Rome and Tunisia have the two greatest ancient amphitheaters in the world. Is one more worth visiting over the other?
The Colosseum of El Jem has been declared a UNESCO World Heritage Site forty years ago (in 1979) which is… one year before the historical center of Rome, where the Colosseum is situated.
The two amphitheaters have a lot in common. They are among the largest in the world, and thanks to their excellent state of preservation, both allow us to imagine the famous circus games that brought great excitement to the Roman people across the whole empire.
Rome (top) and El Jem (bottom): the interior
Roman architecture wonders
Both Colosseums are entirely built above the ground, whereas most of Roman amphitheaters were dug in a hill.

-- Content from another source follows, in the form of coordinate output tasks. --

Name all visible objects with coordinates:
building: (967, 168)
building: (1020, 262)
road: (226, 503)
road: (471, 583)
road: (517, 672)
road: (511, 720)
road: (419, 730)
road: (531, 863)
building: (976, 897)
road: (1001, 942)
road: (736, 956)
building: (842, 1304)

The Colosseum of Rome is by far the largest: it could host 50,000 spectators (30,000 for El Jem’s).
Both still have a large part of their enclosure. For Rome’s Colosseum, the collapsed part is due to earthquakes. El Jem, on the opposite, has been shelled in order to dislodge rebel tribes.
Rome’s Colosseum is built of hard stone (outside) and bricks (inside). It has wide openings and a different style of decoration at each level.

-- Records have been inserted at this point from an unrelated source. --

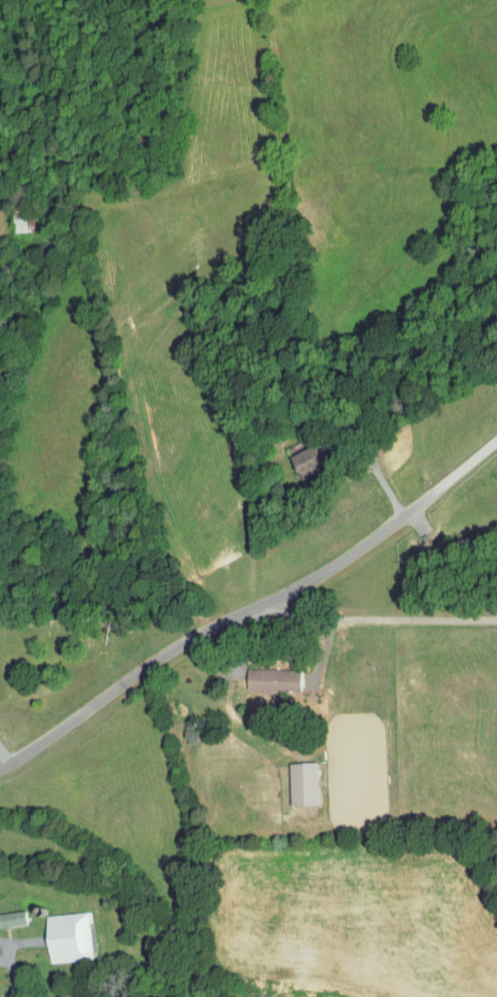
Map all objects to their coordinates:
building: (25, 224)
building: (309, 459)
road: (381, 477)
road: (253, 613)
road: (381, 617)
road: (243, 645)
building: (274, 679)
road: (5, 758)
building: (305, 783)
building: (13, 917)
building: (69, 936)
road: (4, 949)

At the opposite, El Jem’s is the only one in the world entirely built of cut stone.
But the stone of El Jem was more brittle and weak; so the architects favored thick walls and narrow openings. The façade is soberly decorated, raising up the beauty of the centuries-old golden stone.

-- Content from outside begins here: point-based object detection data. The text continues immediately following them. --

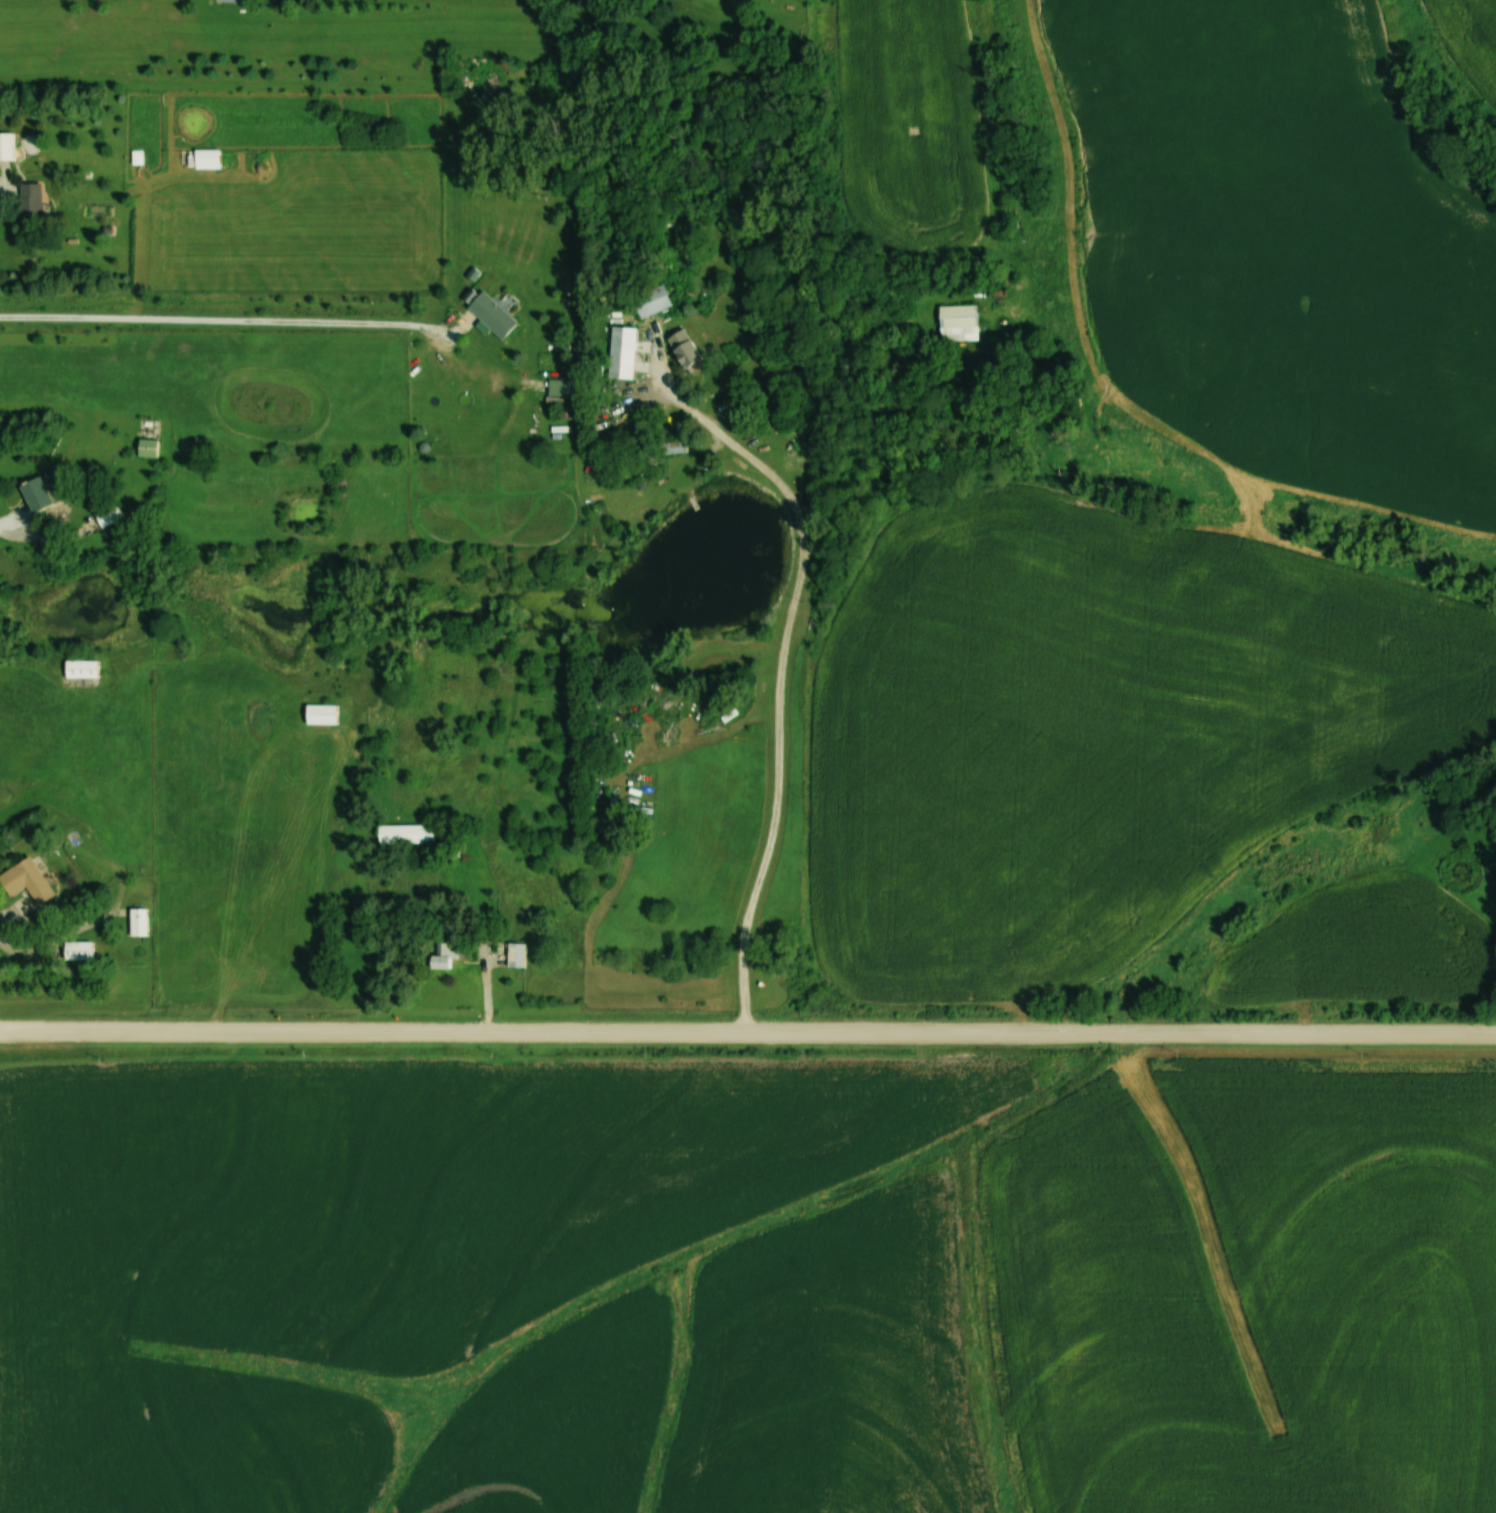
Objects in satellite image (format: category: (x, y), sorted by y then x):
building: (229, 0)
building: (6, 146)
building: (205, 159)
building: (29, 203)
building: (653, 301)
building: (490, 313)
road: (228, 321)
building: (957, 322)
building: (684, 350)
building: (621, 352)
building: (563, 387)
building: (146, 448)
building: (36, 493)
building: (106, 514)
building: (80, 669)
road: (779, 679)
building: (319, 714)
building: (404, 834)
building: (25, 880)
building: (136, 921)
building: (77, 950)
building: (443, 955)
building: (515, 955)
road: (748, 1033)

Rome (top) and El Jem (bottom): the façade
Galleries and arena
The interior of Rome’s Colosseum is entirely built of bricks. Whereas in El Jem, we can circulate through stone vaults and galleries where the poetic atmosphere is unique.
Rome (left) and El Jem (right): galleries and stairways
Under the arena, both amphitheaters had a real maze of corridors, underground chambers for gladiators and wild beasts cages, machines and elevators in order to raise animals, equipment and sceneries for the various shows.
In Rome, the Colosseum’s arena is missing; it was a wood floor covered with sand. On the other hand, in El Jem the arena is intact: corridors and service rooms were dug underground and can still be visited.
Rome (top) and El Jem (bottom): arena and grandstands
Built in the 3rd century, two centuries after Rome’s Colosseum, El Jem’s amphitheater is better designed and more elaborate: less blind spots, more fluid access, basements better arranged…
In Rome, the amphitheater was sometimes filled with water in order to showcase naval battles. But in El Jem, because of the lack of water, such shows were not organized. On the contrary, the amphitheater was arranged to collect rainwater and store it in tanks.
Rome (top) and El Jem (bottom): the souterrains
For the pleasure of visiting
Finally, one last difference: the Colosseum in Rome is the most visited monument in Italy and received 7 million visitors in 2017. With only two levels open to visit, it is steadily overcrowded.
On the contrary, El Jem’s has few visitors: 133,000 in 2017. In addition, we can explore it with complete freedom from the basements to the upper floors and from the arena to the stands… An incredibly charming visit!
It should be added that the entrance fee tilts the balance in favour of El Jem: 10 dinars entrance fee (3 euros) compared to 10 euros in Rome.
Thus, even if the Colosseum of Rome is famous worldwide, its counterpart in El Jem largely compares favourably.